Zitierter Text >>

((

HRI-Konjunktur-Ausblick

Auftragspolster, Eurokurs, staatlicher Wohnungsbau: Das sind die Lichtblicke für die Konjunktur

Von: Axel Schrinner

Die deutsche Volkswirtschaft steht am Beginn einer neuen Rezession. Bürger und Betreibe ächzen unter der Inflation. Wann wird das Stimmungstief überwunden?

Die Auftragsbücher der deutschen Industrie sind prall gefüllt. dpa

Schweißerin

Die Auftragsbücher der deutschen Industrie sind prall gefüllt.

Düsseldorf Für die deutsche Volkswirtschaft kommt es gerade knüppeldick. Frühindikatoren wie das Ifo-Geschäftsklima und das HDE-Konsumbarometer weisen steil nach unten und der Markit-Einkaufsmanager-Index stürzte am Montag auf den tiefsten Wert seit 29 Monaten. Vom Finanzdienstleister Bloomberg befragte Ökonomen erwarten im Mittel, dass die Wirtschaft im zu Ende gegangenen dritten Quartal leicht um 0,2 Prozent geschrumpft ist und diesem hellroten Quartal zwei weitere dunkelrote folgen werden. Zum Frühjahrsbeginn 2023 dürfte die Wirtschaftsleistung knapp unter das Niveau vom Frühjahr 2018 gesunken sein.

Dass es noch weit schlimmer kommen könnte, zeigt ein Risikoszenario der führenden Wirtschaftsforschungsinstitute. Demnach könnte die Konjunktur bei einem sehr kalten Winter sowie geringeren Gaseinspeicherungen sowohl im ersten Quartal 2023 als auch 2024 massiv einbrechen. Auf das Gesamtjahr hochgerechnet würde das Bruttoinlandsprodukt 2023 um knapp acht Prozent und 2024 um weitere gut vier Prozent schrumpfen. Die Wirtschaftsleistung wäre 2024 dann niedriger als 2011.

Nun sind auch Konjunkturforscher nicht dagegen gefeit, sich zu stark vom tagesaktuellen Geschehen beeinflussen zu lassen. Auf dem Höhepunkt der Coronapandemie wurden sowohl der Einbruch als auch die anschließende Erholung deutlich überschätzt. Ähnliches geschah im Winter 2008/09, als infolge der Finanzkrise die Wirtschaft einbrach.

))

Gezeigte Einträge >>
((

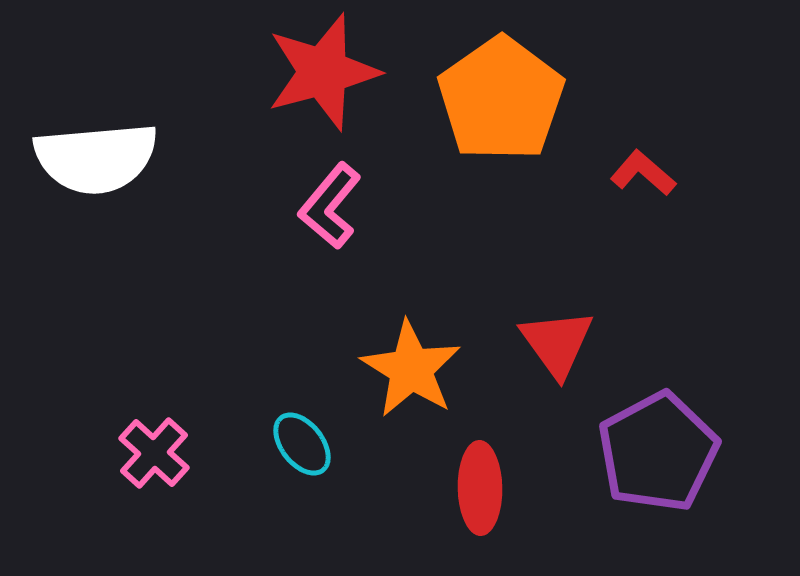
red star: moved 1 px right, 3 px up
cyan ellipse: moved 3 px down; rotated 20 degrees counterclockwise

))
((

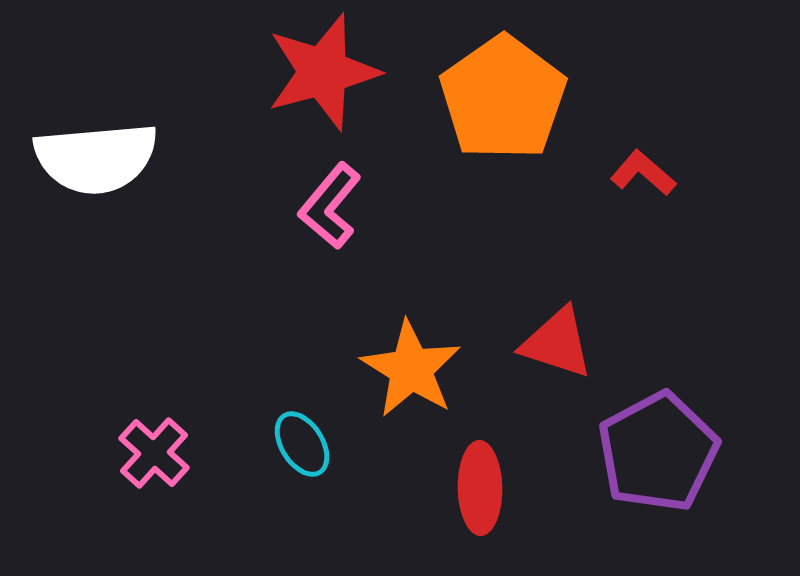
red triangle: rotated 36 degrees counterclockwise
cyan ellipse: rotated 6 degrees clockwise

))

Beantworten Sie anhand des zitierten Textes zur Konjunktur die folgenden Fragen:
(a) Auf den tiefsten Wert seit wie vielen Monaten stürzte der Markit-Einkaufsmanager-Index?
(b) Unter welchen beiden Bedingungen könnte die Konjunktur laut dem Risikoszenario der Wirtschaftsforschungsinstitute massiv einbrechen?
(c) Zu welchen beiden Zeitpunkten haben Konjunkturforscher die Entwicklung laut dem Text falsch eingeschätzt?

(a) Auf den tiefsten Wert seit 29 Monaten.
(b) Bei einem sehr kalten Winter und bei geringeren Gaseinspeicherungen.
(c) Auf dem Höhepunkt der Coronapandemie und im Winter 2008/09 während der Finanzkrise.